- Exercise goal:
All entries are to be printed again exactly, with their images omitted.

[Collected data entries]
Content starts

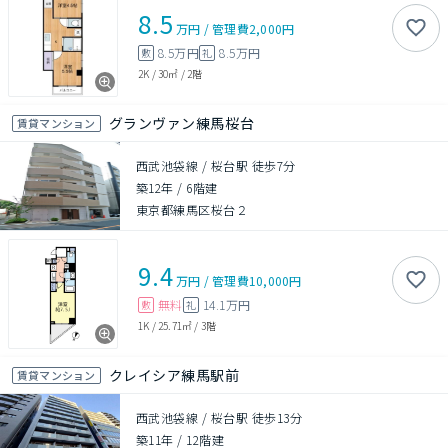
8.5
万円
/
管理費
2,000円
8.5万円
8.5万円
敷
礼
2K
/
30㎡
/
2階
グランヴァン練馬桜台
賃貸マンション
西武池袋線 / 桜台駅 徒歩7分
築12年
/
6階建
東京都練馬区桜台２
9.4
万円
/
管理費
10,000円
無料
14.1万円
敷
礼
1K
/
25.71㎡
/
3階
クレイシア練馬駅前
賃貸マンション
西武池袋線 / 桜台駅 徒歩13分
築11年
/
12階建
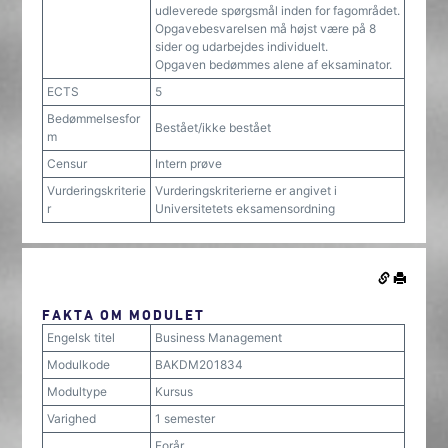
udleverede spørgsmål inden for fagområdet.
Opgavebesvarelsen må højst være på 8
sider og udarbejdes individuelt.
Opgaven bedømmes alene af eksaminator.
ECTS
5
Bedømmelsesfor
Bestået/ikke bestået
m
Censur
Intern prøve
Vurderingskriterie
Vurderingskriterierne er angivet i
r
Universitetets eksamensordning
FAKTA OM MODULET
Engelsk titel
Business Management
Modulkode
BAKDM201834
Modultype
Kursus
Varighed
1 semester
Forår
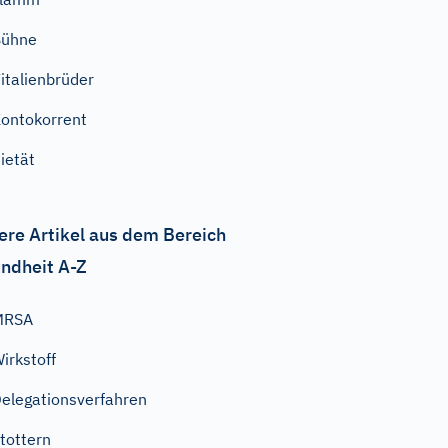
Bühne
italienbrüder
ontokorrent
ietät
ere Artikel aus dem Bereich
ndheit A-Z
MRSA
irkstoff
elegationsverfahren
tottern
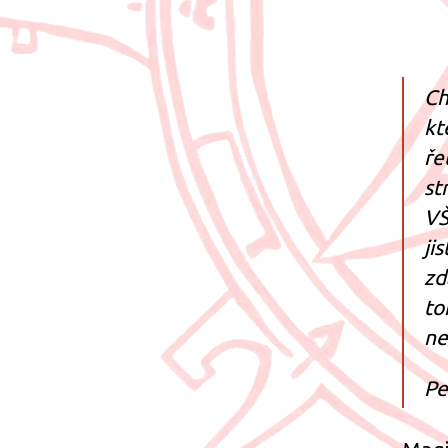
Ch
kt
ře
st
VŠ
ji
zd
to
ne
Pe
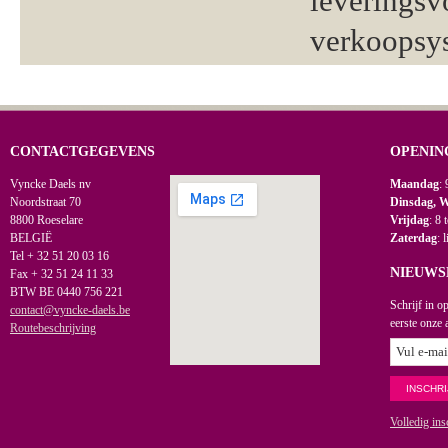
leveringsv
verkoopsy
CONTACTGEGEVENS
OPENIN
Vyncke Daels nv
Maandag
: 
Noordstraat 70
Dinsdag, 
8800 Roeselare
Vrijdag
: 8 
BELGIË
Zaterdag
: 
Tel + 32 51 20 03 16
NIEUWS
Fax + 32 51 24 11 33
BTW BE 0440 756 221
Schrijf in o
contact@vyncke-daels.be
eerste onze 
Routebeschrijving
Volledig ins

Content ends

- Response area:
8.5
万円
/
管理費
2,000円
8.5万円
8.5万円
敷
礼
2K
/
30㎡
/
2階
グランヴァン練馬桜台
賃貸マンション
西武池袋線 / 桜台駅 徒歩7分
築12年
/
6階建
東京都練馬区桜台２
9.4
万円
/
管理費
10,000円
無料
14.1万円
敷
礼
1K
/
25.71㎡
/
3階
クレイシア練馬駅前
賃貸マンション
西武池袋線 / 桜台駅 徒歩13分
築11年
/
12階建
udleverede spørgsmål inden for fagområdet.
Opgavebesvarelsen må højst være på 8
sider og udarbejdes individuelt.
Opgaven bedømmes alene af eksaminator.
ECTS
5
Bedømmelsesfor
Bestået/ikke bestået
m
Censur
Intern prøve
Vurderingskriterie
Vurderingskriterierne er angivet i
r
Universitetets eksamensordning
FAKTA OM MODULET
Engelsk titel
Business Management
Modulkode
BAKDM201834
Modultype
Kursus
Varighed
1 semester
Forår
Bühne
italienbrüder
ontokorrent
ietät
ere Artikel aus dem Bereich
ndheit A-Z
MRSA
irkstoff
elegationsverfahren
tottern
Ch
kt
ře
st
VŠ
ji
zd
to
ne
Pe
leveringsv
verkoopsy
CONTACTGEGEVENS
OPENIN
Vyncke Daels nv
Maandag
: 
Noordstraat 70
Dinsdag, 
8800 Roeselare
Vrijdag
: 8 
BELGIË
Zaterdag
: 
Tel + 32 51 20 03 16
NIEUWS
Fax + 32 51 24 11 33
BTW BE 0440 756 221
Schrijf in o
contact@vyncke-daels.be
eerste onze 
Routebeschrijving
Volledig ins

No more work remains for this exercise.